6. When should a business continuity plan be updated and maintained?
To be effective, a business continuity plan must be a living document. In other words, the BCP should be regularly reviewed and kept up to date to reflect any changing conditions. You never know when adverse events will strike – and you don’t want to be surprised by them when they do.
Maintenance is often managed by a business continuity planning owner, a designated person who decides when to activate and to deactivate the business continuity plan based on clear criteria and procedures. This owner will also decide whether to activate all or part of the plan.
To manage and maintain the program, larger companies will most likely use business continuity planning software, which may integrate with vendor management software, or support the company’s disaster recovery plan (DRP) for its IT-infrastructure and data.
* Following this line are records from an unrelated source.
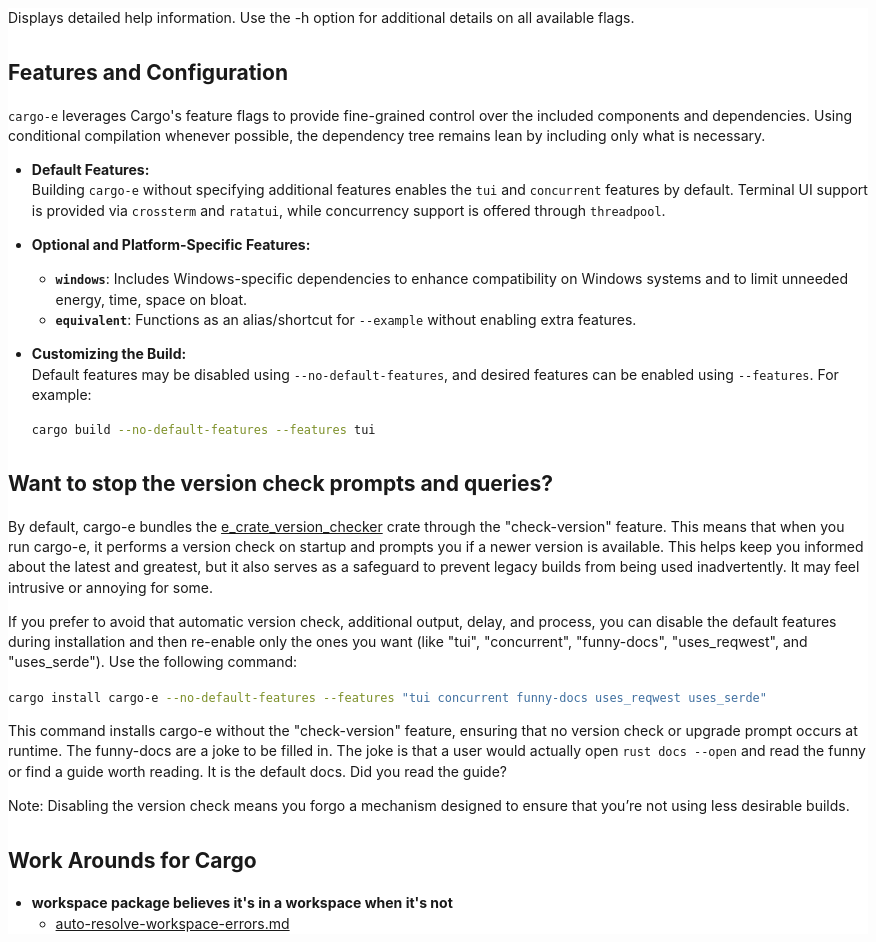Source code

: Displays detailed help information. Use the -h option for additional details on all available flags.

## Features and Configuration

`cargo-e` leverages Cargo's feature flags to provide fine-grained control over the included components and dependencies. Using conditional compilation whenever possible, the dependency tree remains lean by including only what is necessary.

- **Default Features:**  
  Building `cargo-e` without specifying additional features enables the `tui` and `concurrent` features by default. Terminal UI support is provided via `crossterm` and `ratatui`, while concurrency support is offered through `threadpool`.

- **Optional and Platform-Specific Features:**  
  - **`windows`**: Includes Windows-specific dependencies to enhance compatibility on Windows systems and to limit unneeded energy, time, space on bloat.  
  - **`equivalent`**: Functions as an alias/shortcut for `--example` without enabling extra features.

- **Customizing the Build:**  
  Default features may be disabled using `--no-default-features`, and desired features can be enabled using `--features`. For example:

  ```bash
  cargo build --no-default-features --features tui
  ```
## Want to stop the version check prompts and queries?
By default, cargo-e bundles the [e_crate_version_checker](addendum/e_crate_version_checker) crate through the "check-version" feature. This means that when you run cargo-e, it performs a version check on startup and prompts you if a newer version is available. This helps keep you informed about the latest and greatest, but it also serves as a safeguard to prevent legacy builds from being used inadvertently. It may feel intrusive or annoying for some.

If you prefer to avoid that automatic version check, additional output, delay, and process, you can disable the default features during installation and then re-enable only the ones you want (like "tui", "concurrent", "funny-docs", "uses_reqwest", and "uses_serde"). Use the following command:

```bash
cargo install cargo-e --no-default-features --features "tui concurrent funny-docs uses_reqwest uses_serde"
```
This command installs cargo-e without the "check-version" feature, ensuring that no version check or upgrade prompt occurs at runtime. The funny-docs are a joke to be filled in.  The joke is that a user would actually open `rust docs --open` and read the funny or find a guide worth reading.  It is the default docs.  Did you read the guide?

Note: Disabling the version check means you forgo a mechanism designed to ensure that you’re not using less desirable builds.

## Work Arounds for Cargo

- **workspace package believes it's in a workspace when it's not**
  - [auto-resolve-workspace-errors.md](documents/auto-resolve-workspace-errors.md)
7. What is the difference between a BCP and DRP?
Similar to a business continuity plan, a disaster recovery plan outlines an organization’s response to a natural or man-made disaster. The difference is that business continuity planning includes comprehensive measures, and the disaster recovery plan is basically a subset of these activities. In most companies, these are primarily related to recovery of critical data and IT-infrastructures, because cyber risk is an ever-present threat. At its simplest, disaster recovery planning is continuously maintaining back-ups of your data. This safeguards against cyberattacks, and also ensures business continuity despite any computer bugs that could destroy or corrupt data.
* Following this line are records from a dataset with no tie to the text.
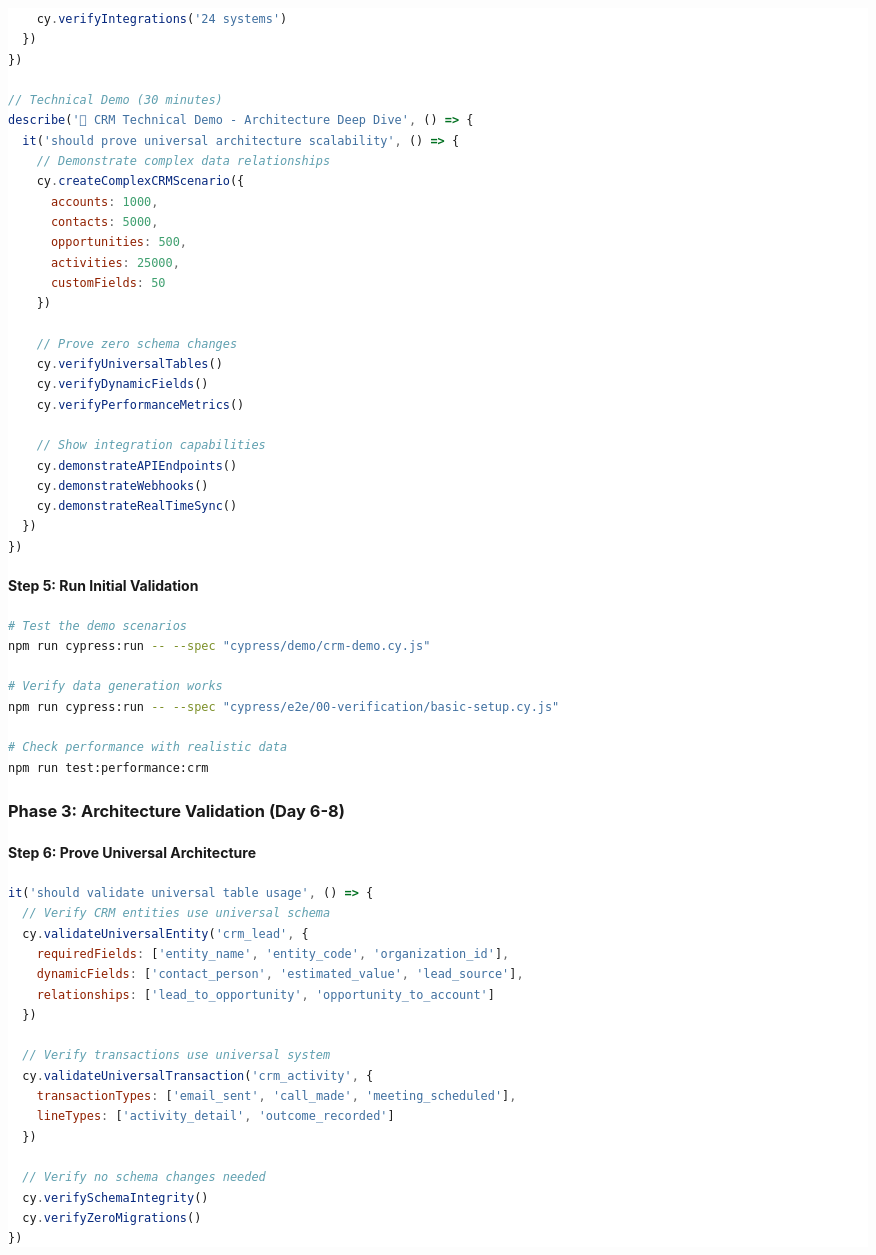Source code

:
 ```javascript
    cy.verifyIntegrations('24 systems')
  })
})

// Technical Demo (30 minutes)
describe('🔧 CRM Technical Demo - Architecture Deep Dive', () => {
  it('should prove universal architecture scalability', () => {
    // Demonstrate complex data relationships
    cy.createComplexCRMScenario({
      accounts: 1000,
      contacts: 5000,
      opportunities: 500,
      activities: 25000,
      customFields: 50
    })
    
    // Prove zero schema changes
    cy.verifyUniversalTables()
    cy.verifyDynamicFields()
    cy.verifyPerformanceMetrics()
    
    // Show integration capabilities
    cy.demonstrateAPIEndpoints()
    cy.demonstrateWebhooks()
    cy.demonstrateRealTimeSync()
  })
})
```

#### **Step 5: Run Initial Validation**
```bash
# Test the demo scenarios
npm run cypress:run -- --spec "cypress/demo/crm-demo.cy.js"

# Verify data generation works
npm run cypress:run -- --spec "cypress/e2e/00-verification/basic-setup.cy.js"

# Check performance with realistic data
npm run test:performance:crm
```

### **Phase 3: Architecture Validation (Day 6-8)**

#### **Step 6: Prove Universal Architecture**
```javascript
it('should validate universal table usage', () => {
  // Verify CRM entities use universal schema
  cy.validateUniversalEntity('crm_lead', {
    requiredFields: ['entity_name', 'entity_code', 'organization_id'],
    dynamicFields: ['contact_person', 'estimated_value', 'lead_source'],
    relationships: ['lead_to_opportunity', 'opportunity_to_account']
  })
  
  // Verify transactions use universal system
  cy.validateUniversalTransaction('crm_activity', {
    transactionTypes: ['email_sent', 'call_made', 'meeting_scheduled'],
    lineTypes: ['activity_detail', 'outcome_recorded']
  })
  
  // Verify no schema changes needed
  cy.verifySchemaIntegrity()
  cy.verifyZeroMigrations()
})
```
Speaking of bugs, in conclusion, let’s come back to the ants, and consider a simple business continuity plan example from the insect perspective. In a colony, worker ants toil to feed and protect the queen ant. So, they have determined their key business objective. Each ant performs specific duties to guard against different kinds of risk. Some build a warm nest to protect against the cold, and others collect and store food to hedge against scarcity. In this way, the purposeful ant colony is an example of an enterprise that thrives thanks to good risk awareness and business continuity planning.
So, don’t be a grasshopper! Prepare for the future and become risk aware.